WORK INSTRUCTIONS: Copy the part of the records that starts with the line containing "name author: (Mart.) Kuntze" and runs through the end of the records, renaming "locality" to "site" and leaving everything else the same. Don't include the pictures.

(Items from a data source)
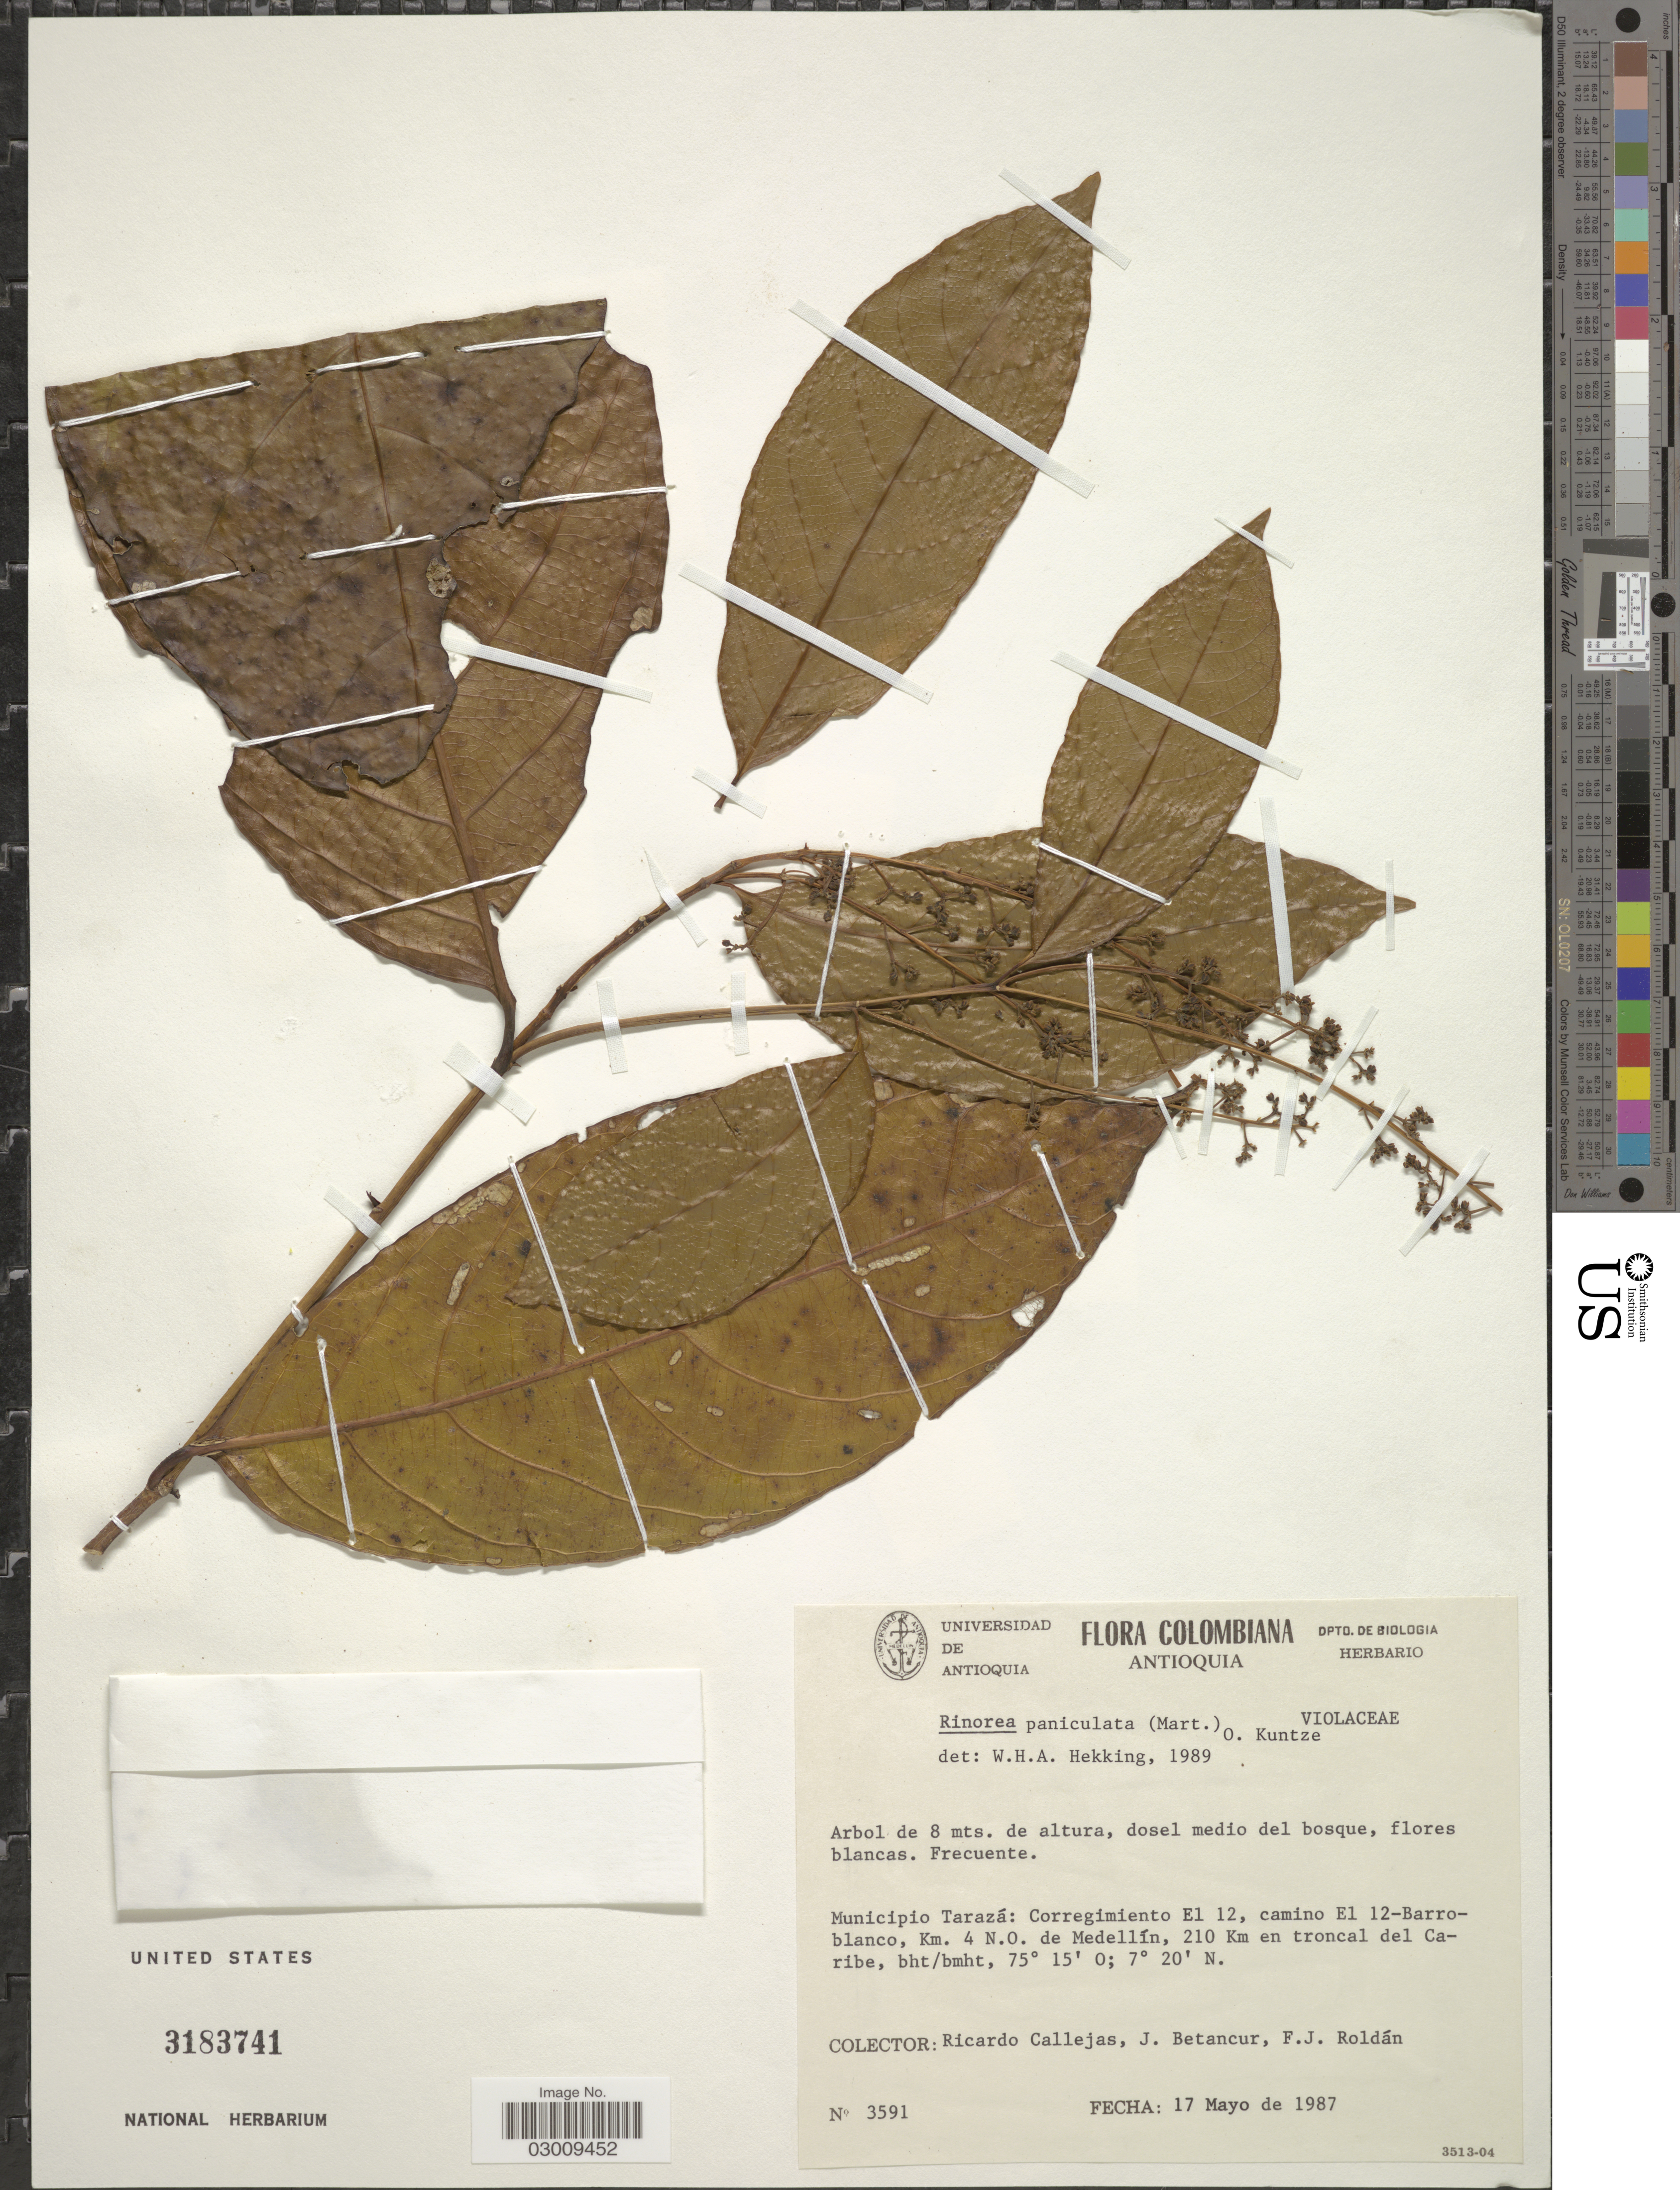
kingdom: Plantae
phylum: Tracheophyta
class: Magnoliopsida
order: Malpighiales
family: Violaceae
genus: Rinorea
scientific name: Rinorea paniculata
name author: (Mart.) Kuntze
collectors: R. Callejas, J. Betancur & F. J. Roldán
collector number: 3591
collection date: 1987-05-17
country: Colombia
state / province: Antioquia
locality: Municipio Tarazá: Corregimiento El 12, camino El 12-Barro-blanco, Km. 4 N.O. de Medellín, 210 Km en troncal del Caribe.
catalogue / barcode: US 3183741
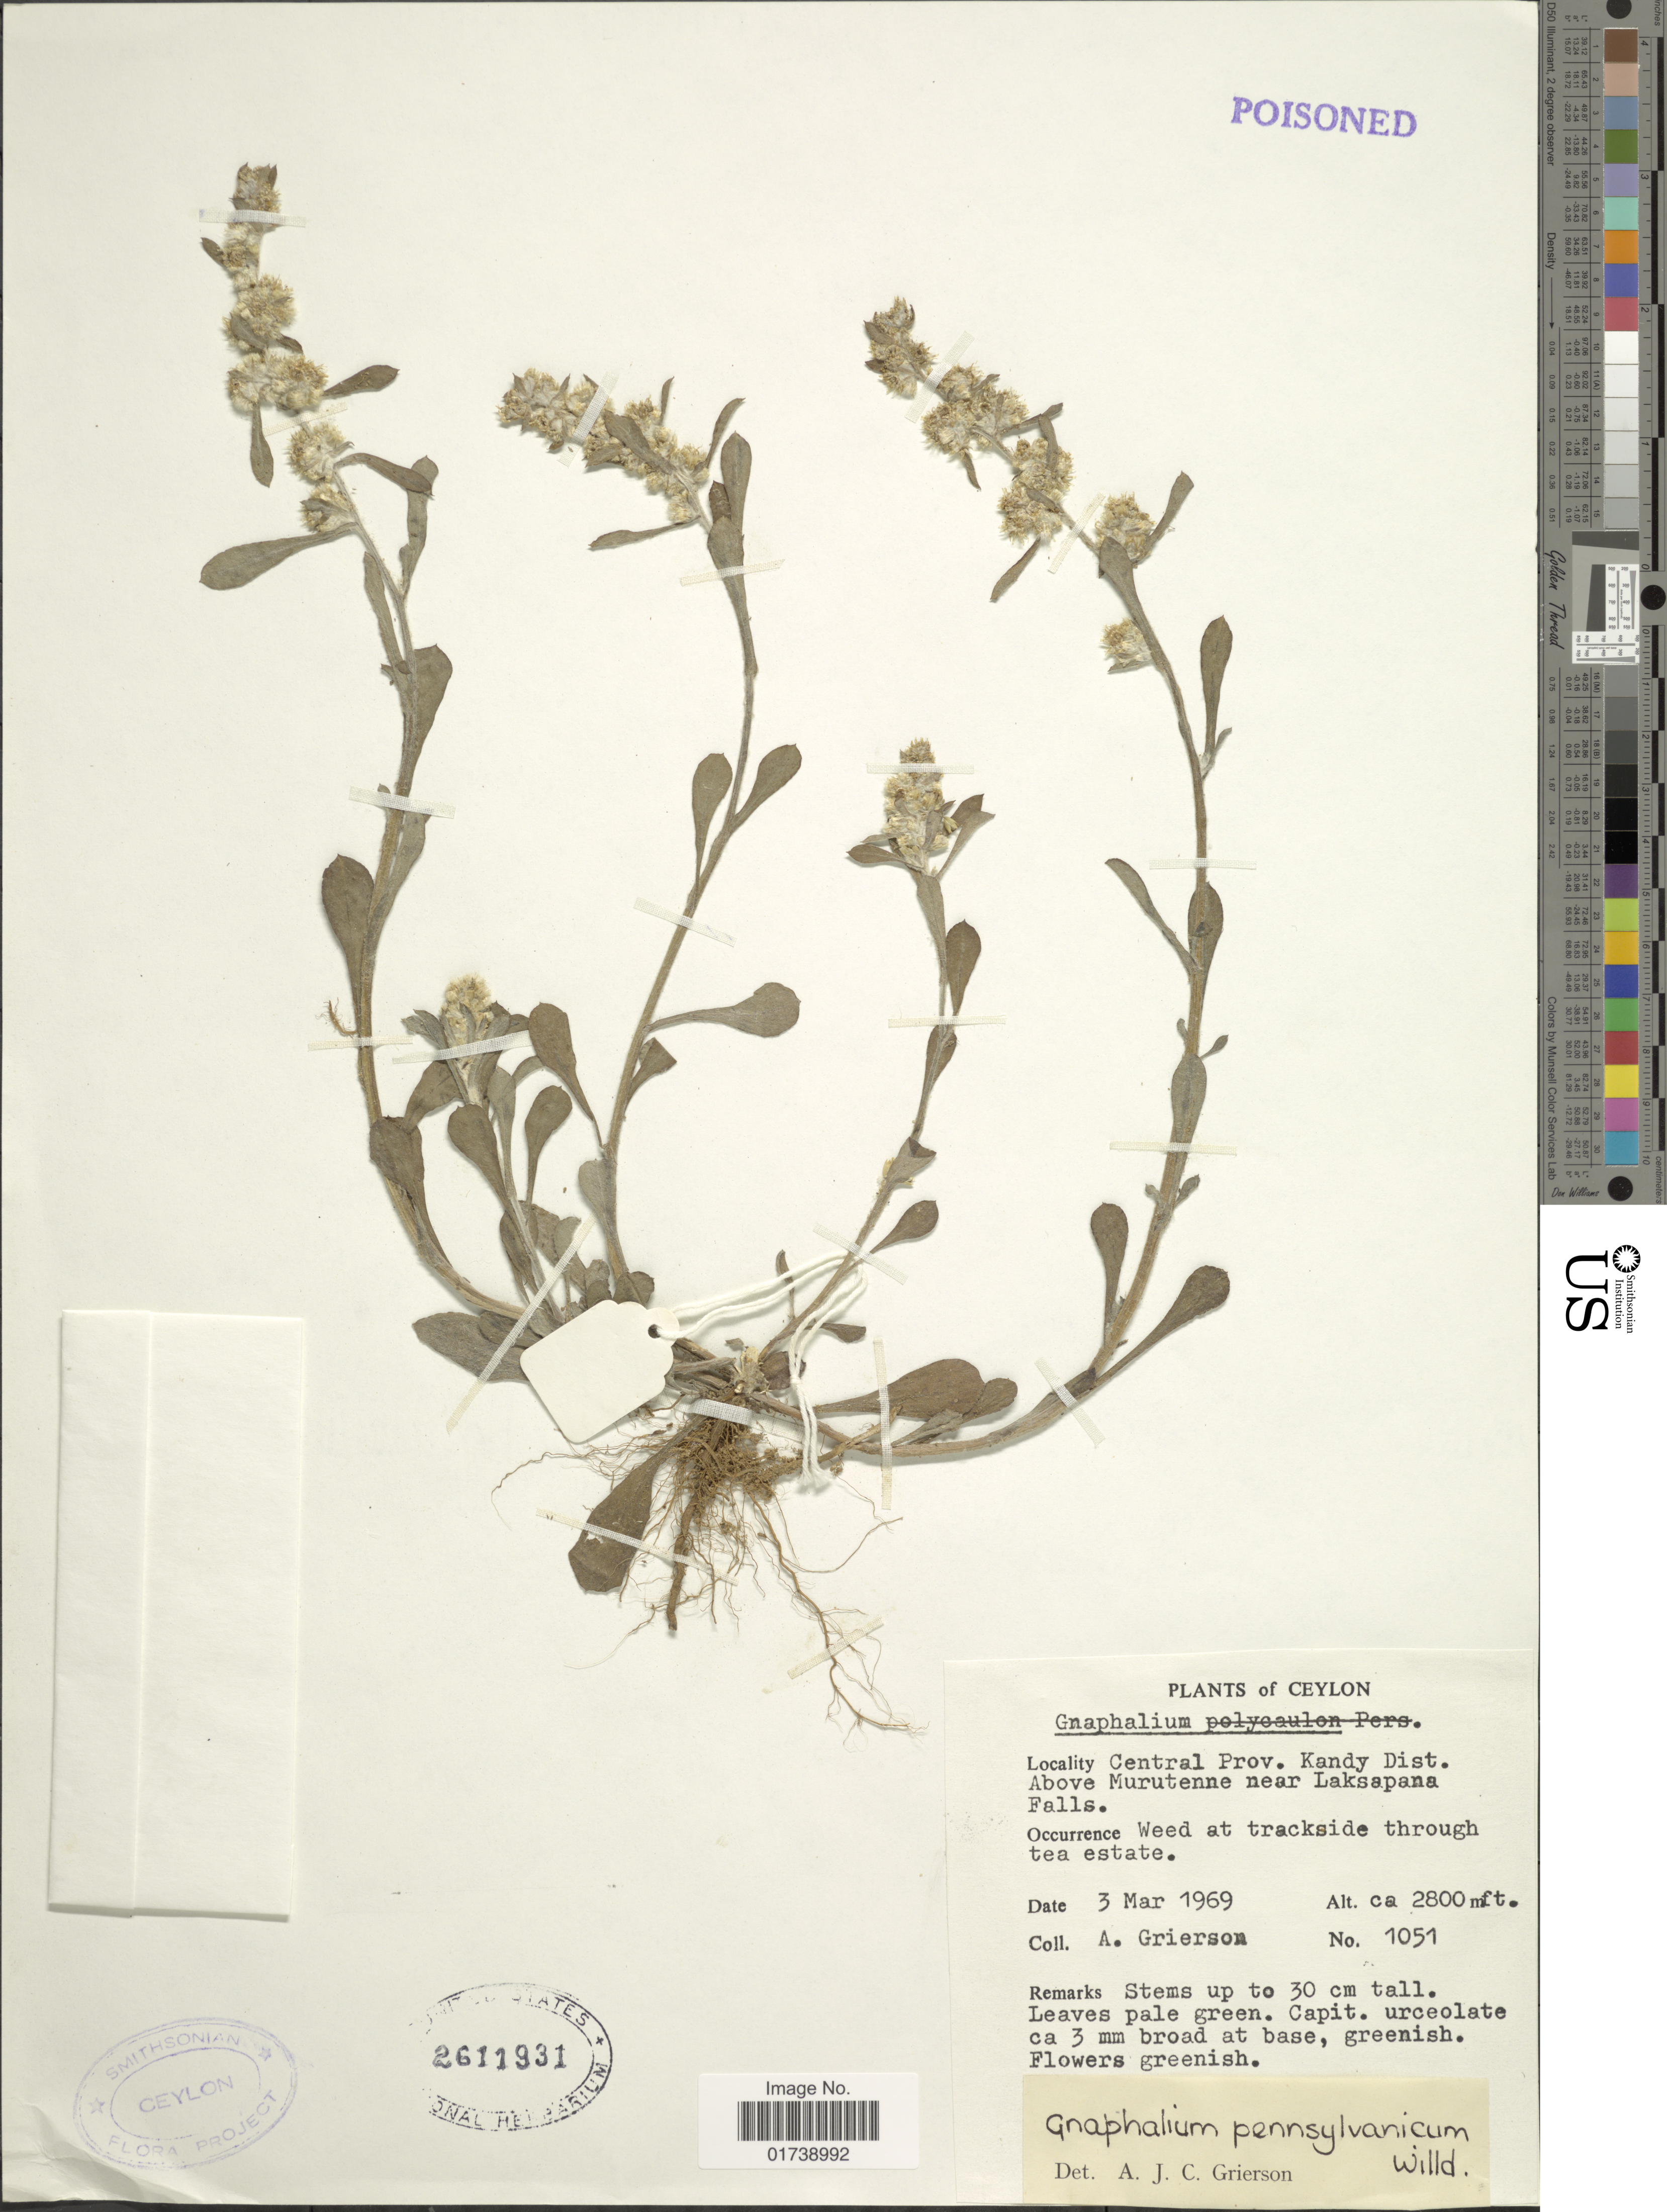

COMPLETE RESPONSE:
name author: (Mart.) Kuntze
collectors: R. Callejas, J. Betancur & F. J. Roldán
collector number: 3591
collection date: 1987-05-17
country: Colombia
state / province: Antioquia
site: Municipio Tarazá: Corregimiento El 12, camino El 12-Barro-blanco, Km. 4 N.O. de Medellín, 210 Km en troncal del Caribe.
catalogue / barcode: US 3183741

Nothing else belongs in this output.